(Beginning of SUPPLIED DATA)

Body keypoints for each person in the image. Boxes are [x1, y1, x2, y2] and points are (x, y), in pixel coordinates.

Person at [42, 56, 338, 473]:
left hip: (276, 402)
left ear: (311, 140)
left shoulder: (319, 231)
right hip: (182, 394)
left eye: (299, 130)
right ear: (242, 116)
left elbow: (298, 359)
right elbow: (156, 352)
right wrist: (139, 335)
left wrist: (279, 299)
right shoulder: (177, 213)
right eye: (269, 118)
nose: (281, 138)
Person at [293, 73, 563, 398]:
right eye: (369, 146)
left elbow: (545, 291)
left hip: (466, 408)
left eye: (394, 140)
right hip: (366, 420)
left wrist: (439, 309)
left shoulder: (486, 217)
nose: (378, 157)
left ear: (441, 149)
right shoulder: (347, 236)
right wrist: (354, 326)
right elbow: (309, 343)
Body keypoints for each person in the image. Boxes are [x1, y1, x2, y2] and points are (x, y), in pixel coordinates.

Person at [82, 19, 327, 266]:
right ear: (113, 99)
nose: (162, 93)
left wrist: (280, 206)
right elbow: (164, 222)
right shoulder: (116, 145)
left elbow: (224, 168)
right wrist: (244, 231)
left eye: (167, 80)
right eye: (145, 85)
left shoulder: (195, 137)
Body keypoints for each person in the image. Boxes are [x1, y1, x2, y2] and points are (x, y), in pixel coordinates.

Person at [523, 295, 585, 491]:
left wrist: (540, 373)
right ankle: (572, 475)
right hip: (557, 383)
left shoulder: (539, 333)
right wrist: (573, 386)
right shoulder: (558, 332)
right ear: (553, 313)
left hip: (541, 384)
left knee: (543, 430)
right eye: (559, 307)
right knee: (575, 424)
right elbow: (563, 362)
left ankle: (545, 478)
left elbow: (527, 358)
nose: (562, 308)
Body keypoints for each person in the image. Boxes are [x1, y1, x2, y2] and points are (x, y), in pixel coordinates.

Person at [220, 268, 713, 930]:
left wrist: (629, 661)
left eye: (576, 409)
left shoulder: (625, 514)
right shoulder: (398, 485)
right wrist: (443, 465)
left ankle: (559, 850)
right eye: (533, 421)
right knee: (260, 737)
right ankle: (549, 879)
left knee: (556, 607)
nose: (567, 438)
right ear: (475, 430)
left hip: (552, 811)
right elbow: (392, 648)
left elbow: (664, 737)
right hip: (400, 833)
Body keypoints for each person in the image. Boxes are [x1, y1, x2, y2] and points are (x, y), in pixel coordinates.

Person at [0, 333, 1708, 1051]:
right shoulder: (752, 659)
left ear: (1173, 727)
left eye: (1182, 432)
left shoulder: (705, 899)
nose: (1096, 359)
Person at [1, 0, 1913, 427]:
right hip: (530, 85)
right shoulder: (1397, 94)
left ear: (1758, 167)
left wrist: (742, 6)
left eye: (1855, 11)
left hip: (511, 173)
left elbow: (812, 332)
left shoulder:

(End of SUPPLIED DATA)

**YOUR OBJECTIVE**.
Find each line in the listing above that contains "elbow", and copy that line.

**OUTPUT**.
left elbow: (298, 359)
right elbow: (156, 352)
left elbow: (545, 291)
right elbow: (309, 343)
right elbow: (164, 222)
left elbow: (224, 168)
right elbow: (563, 362)
left elbow: (527, 358)
right elbow: (392, 648)
left elbow: (664, 737)
left elbow: (812, 332)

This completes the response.